Friday, April 6, 2018

Jacques Deniau dit Destaillis accused of illegally selling brandy to savages

Jacques Deniau dit Destaillis accused of illegally selling brandy to savages

This is one of those stories family historians hate to find…


Trial against JACQUES DENIAU DIT DESTAILLIS (7TH GREAT-GRANDFATHER - A VOYAGEUR), La Prairie de La Madeleine, accused of illegally selling brandy to savages, which led to the murder of TWO-YEAR-OLD PIERRE GAGNÉ by two unidentified savages.- February 22, 1719 - February 25, 1719.

This file of a criminal matter is composed of the following parts: the request to the effect that the name JACQUES DENIAU SAID DESTAILLIS, of Laprairie, sold water of life to two wild Iroquois, which, drunk, killed little PIERRE GAGNÉ (1ST COUSIN 8X REMOVED) on the way back to Sault-Saint-Louis; the request for the holding of a judicial inquiry; permission granted; order to assign 

WITNESSES; the assignments to the latter, including RENÉ BOURASSA (7TH GREAT-UNCLE), of Laprairie, aged 30; PIERRE PINSONNAULT (7th great-uncle), of Laprairie, 43 years old; Claude Bisaillon, of Laprairie, aged 24; GUILLAUME BARET DIT COURVILLE (7th great-grandfather), notary, 35 years old; and FRANÇOIS GAGNÉ DIT DAUBIGEON (8TH GREAT-UNCLE), 39 years old. The judicial information relating the facts surrounding the circumstances of the discovery of the death of the little Gagné complete the file.


Pierre Gagne (Gagnier) 1717–1719 (1st cousin 8x removed)
BIRTH JANVIER 1717 • La Prairie, Québec, Canada
DEATH 21 FÉVRIER 1719 • La Prairie, Québec, Canada
Son of Pierre Gagne (Gagnier) 1678–1756 (8th great-uncle) AND Madeleine Baudreau 1686–1771 (wife of 8th great-uncle)

THE REST OF THE STORY (found in ancestry (dot) com archives)

Au XVIII e siècle, les seigneurs rappelleront (...) la même interdiction (...) de vendre des boissons enivrantes aux Indiens.
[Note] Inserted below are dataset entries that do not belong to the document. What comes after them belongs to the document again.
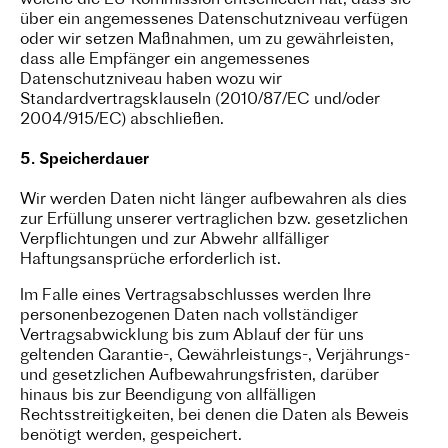
welche die EU-Kommission entschieden hat, dass sie
über ein angemessenes Datenschutzniveau verfügen
oder wir setzen Maßnahmen, um zu gewährleisten,
dass alle Empfänger ein angemessenes
Datenschutzniveau haben wozu wir
Standardvertragsklauseln (2010/87/EC und/oder
2004/915/EC) abschließen.
5. Speicherdauer
Wir werden Daten nicht länger aufbewahren als dies
zur Erfüllung unserer vertraglichen bzw. gesetzlichen
Verpflichtungen und zur Abwehr allfälliger
Haftungsansprüche erforderlich ist.
Im Falle eines Vertragsabschlusses werden Ihre
personenbezogenen Daten nach vollständiger
Vertragsabwicklung bis zum Ablauf der für uns
geltenden Garantie-, Gewährleistungs-, Verjährungs-
und gesetzlichen Aufbewahrungsfristen, darüber
hinaus bis zur Beendigung von allfälligen
Rechtsstreitigkeiten, bei denen die Daten als Beweis
benötigt werden, gespeichert.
Défense d'autant plus rigoureuse depuis 1719 que trois Iroquois du Sault-Saint-Louis se sont enivrés chez Jacques Deneau à La Prairie et ont tué, en l'éventrant, le jeune fils de Pierre Gagné, âgé de deux ans. (...) Au sujet de l'affaire Gagné, un long interrogatoire (...) conclut à la culpabilité de Deneau et le condamne à 300 livres d'amende.


In the eighteenth century, the lords will recall (...) the same prohibition (...) to sell intoxicating drinks to the Indians. Defense so much more rigorous since 1719 that three Iroquois of Sault-Saint-Louis were intoxicated at Jacques Deneau's in La Prairie and killed, by the gutting, the young son of Pierre Gagné, two years old. (...) About the case Gagné, a long interrogation (...) CONCLUDES TO THE CULPABILITY OF DENEAU AND CONDEMNS HIM TO 300 POUNDS OF FINE.

NOTE: The original file from BAnQ Old Montreal includes 12 pages of handwritten documents.

I believe he was the son of Marin Deneau dit Destaillis (1621–1678) and Louise Therese LeBreuil (1636–1727); and the husband of Marie Rivet (1673–1705). His death date was 29 Jun 1720...  I wonder if the punishment might have been more severe than the ancestry record stated?